One of the things I will need in my database is a table with all the language codes used in Linux locales. Things like en, fr, es, etc. There are lots, but where do I get a reliable list?

I’ve done some searching and found the IANA language subtag repository. It’s a 45000 line text file with contents in this format:

%%
Type: language
Subtag: ab
Description: Abkhazian
Added: 2005-10-16
Suppress-Script: Cyrl

Of all those records only 1155 lines are 2-letter codes, which is what I was interested in. How do I get the language code and english name from there into a database?
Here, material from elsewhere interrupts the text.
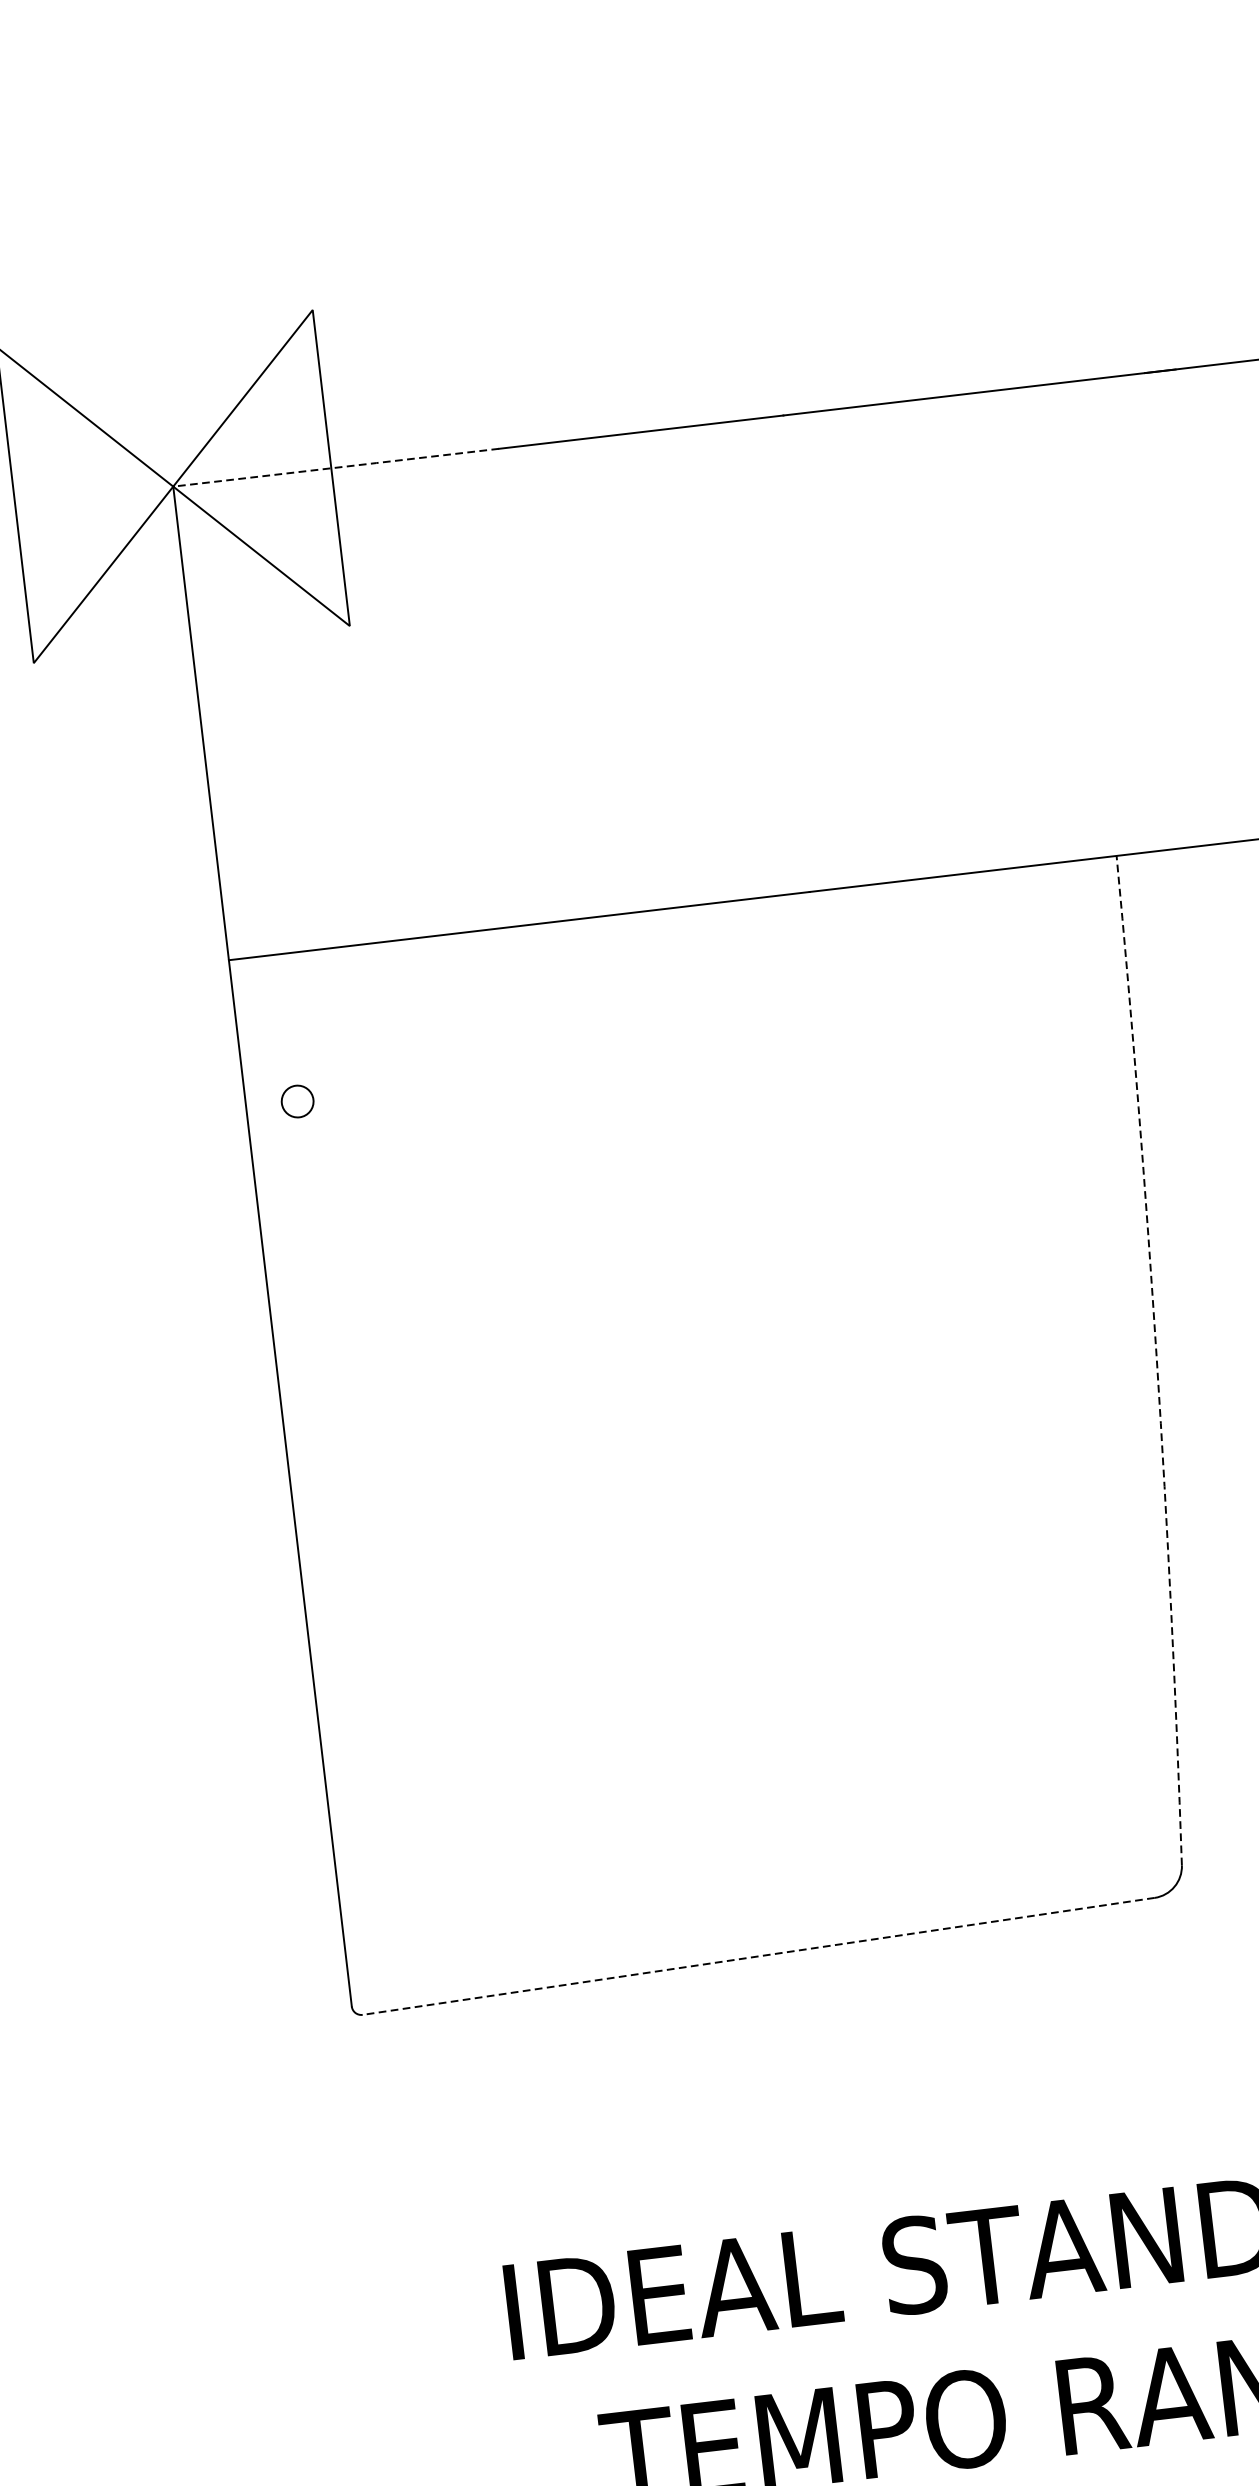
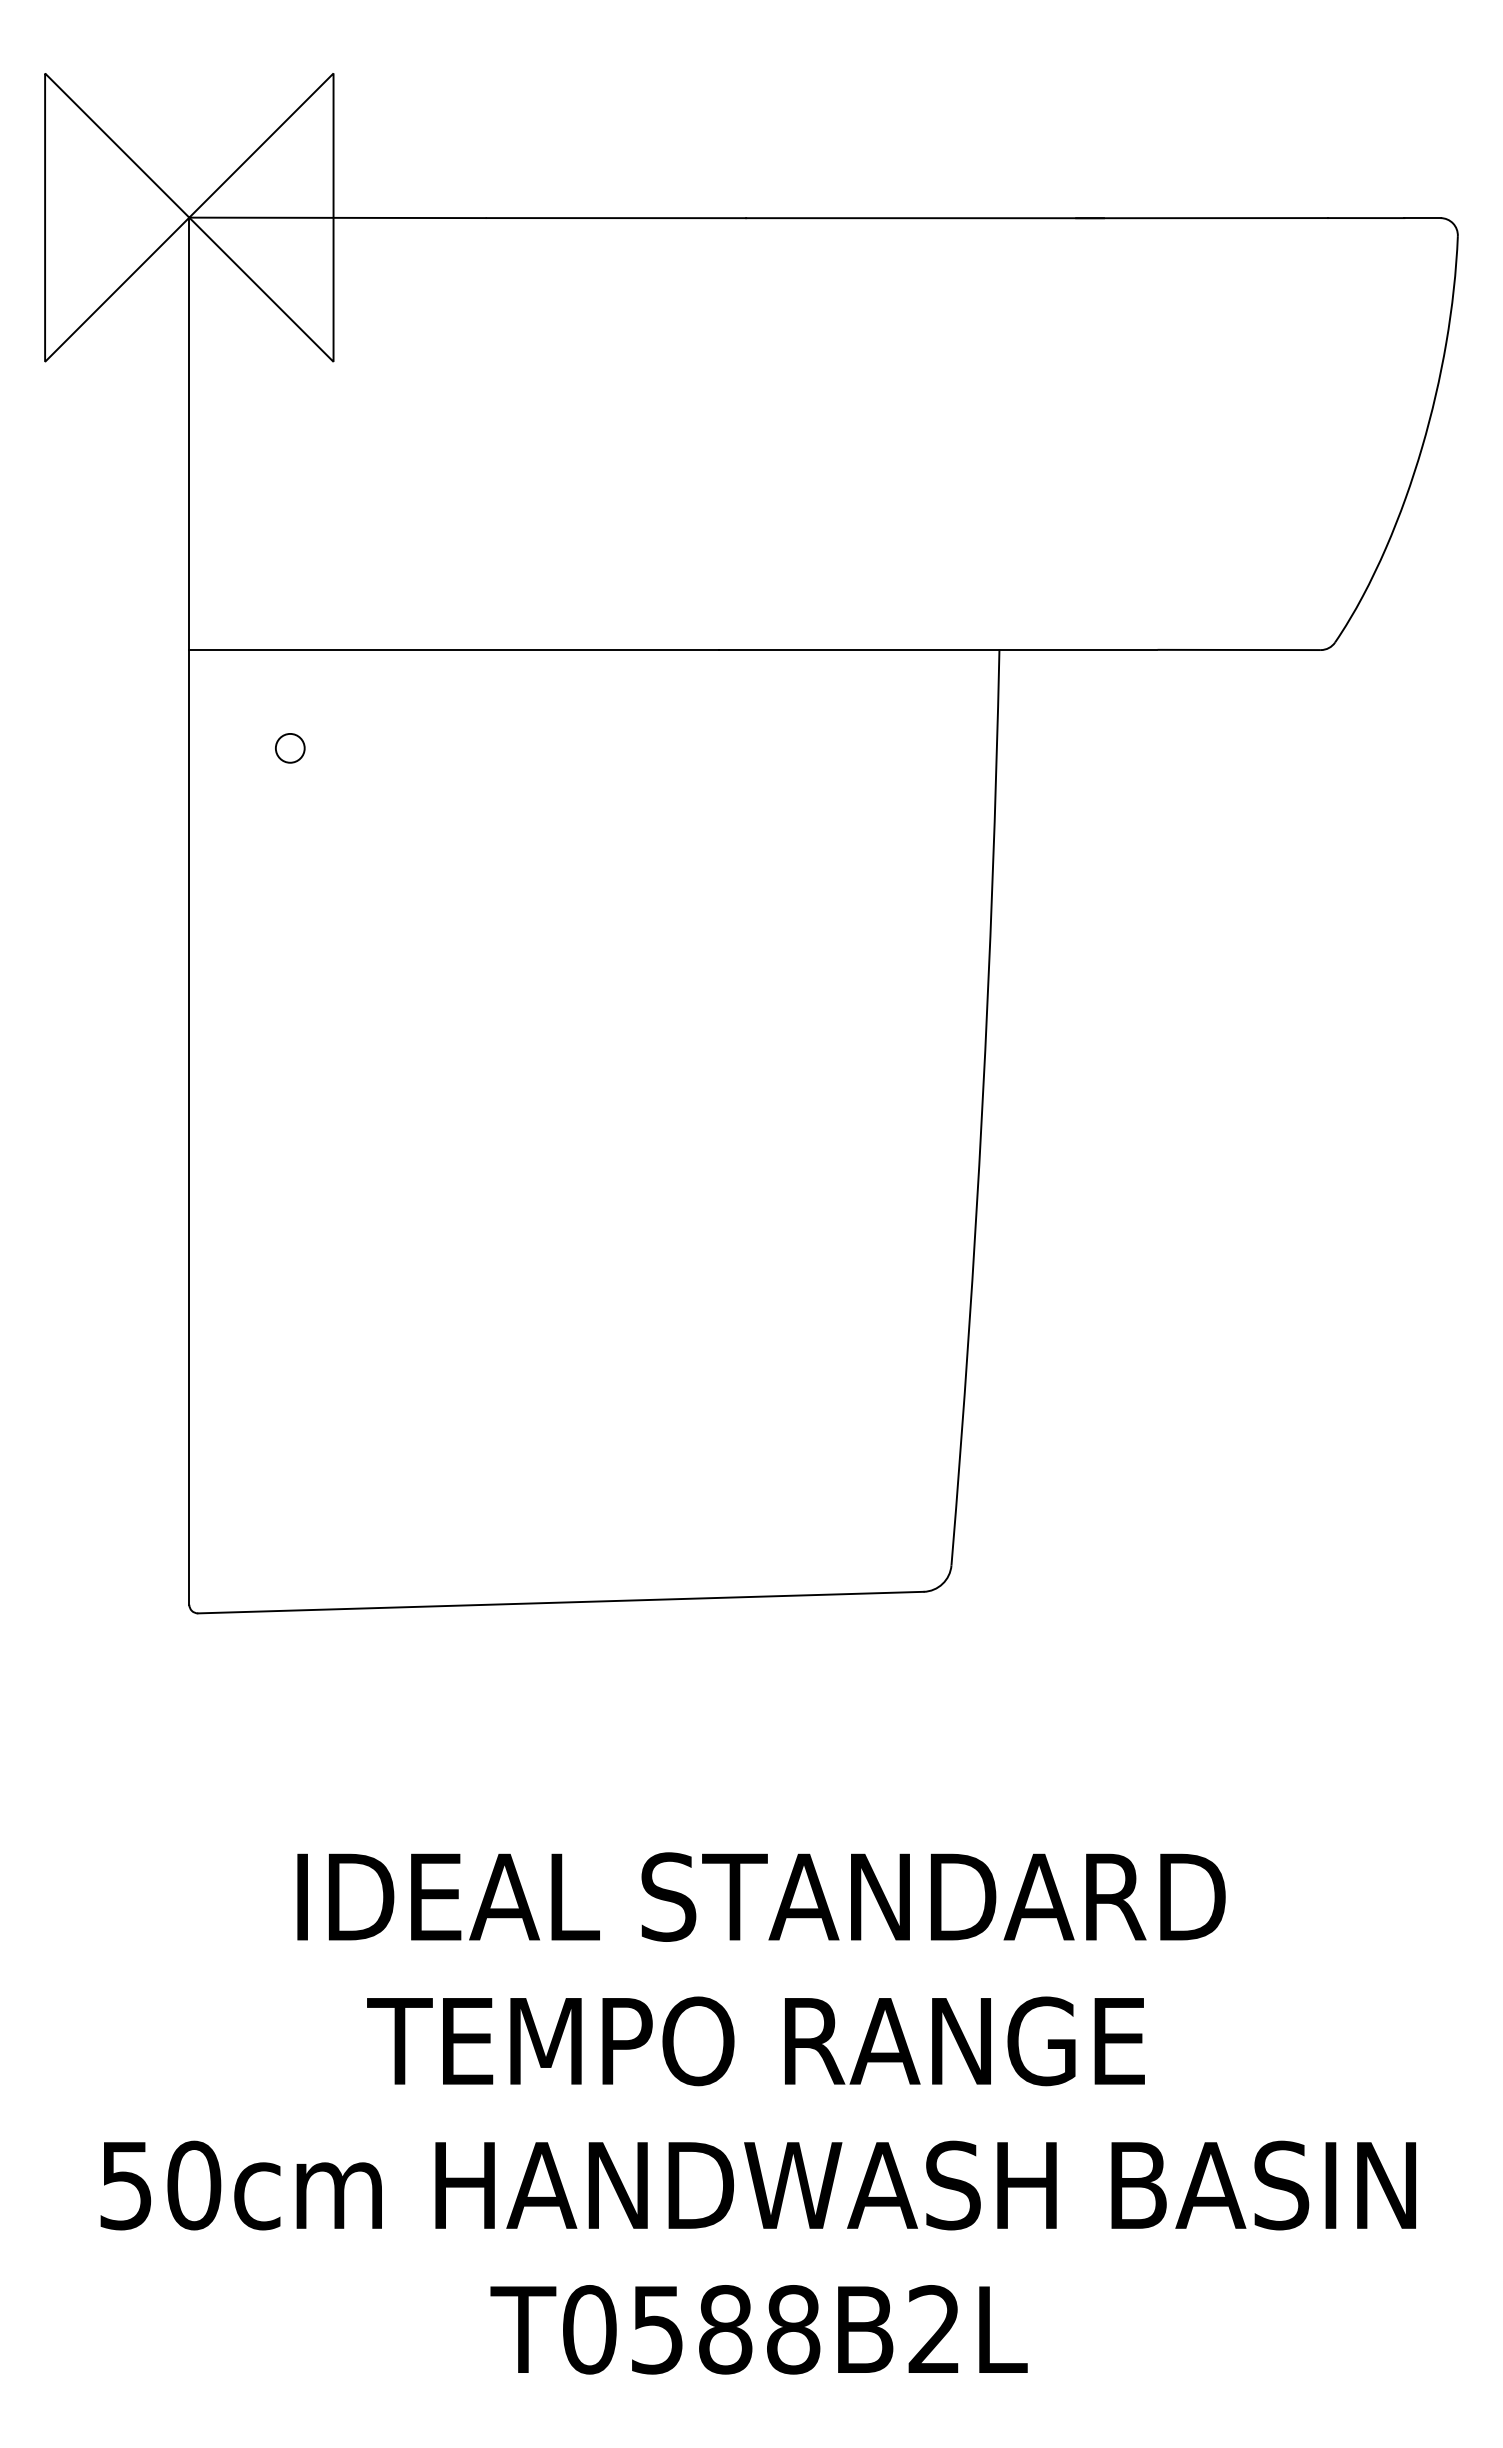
line: (336, 467) -> (338, 217), dashed -> solid
circle: (297, 1101) -> (290, 748), moved
arc: (1156, 1359) -> (982, 1107), dashed -> solid
line: (758, 1956) -> (560, 1602), dashed -> solid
Piece of cake if you know some basic shell scripting:

#!/bin/bash

cat languagelist.txt | while read LINE; 
do 
  if echo $LINE | grep Subtag > /dev/null; 
  then 
    echo -n "`echo $LINE | cut -f 2 -d' '` "; 
    HAVECODE=1
  elif echo $LINE | grep Description > /dev/null; 
  then 
    if [ $HAVECODE -eq 1 ]
    then
      echo `echo $LINE | cut -f 2 -d' '`; 
    fi
    HAVECODE=0
  fi;
done

And insert it all into the database:

#!/bin/bash

./parselanguagelist.sh | while read LINE;
do
  CODE=`echo $LINE | cut -f 1 -d ' '`
  NAME=`echo $LINE | cut -f 2 -d ' '`
  mysql -u user -ppassword -e "INSERT INTO Language (LanguageCode,LanguageEnglishName) VALUES('$CODE','$NAME');" ostd
  if [ $? -eq 0 ]
  then
    echo "Inserted $CODE ($NAME)"
  else
    echo "Failed to insert $CODE ($NAME)"
  fi
done

Done, 190 records. And next time I want to update the list (who knows, it might happen) I’ll just need to get a new list and use the MySql feature that will let me either create or update a row depending on whether it already exists.

I think it would have taken me quite a while to generate this list of sql commands by hand :)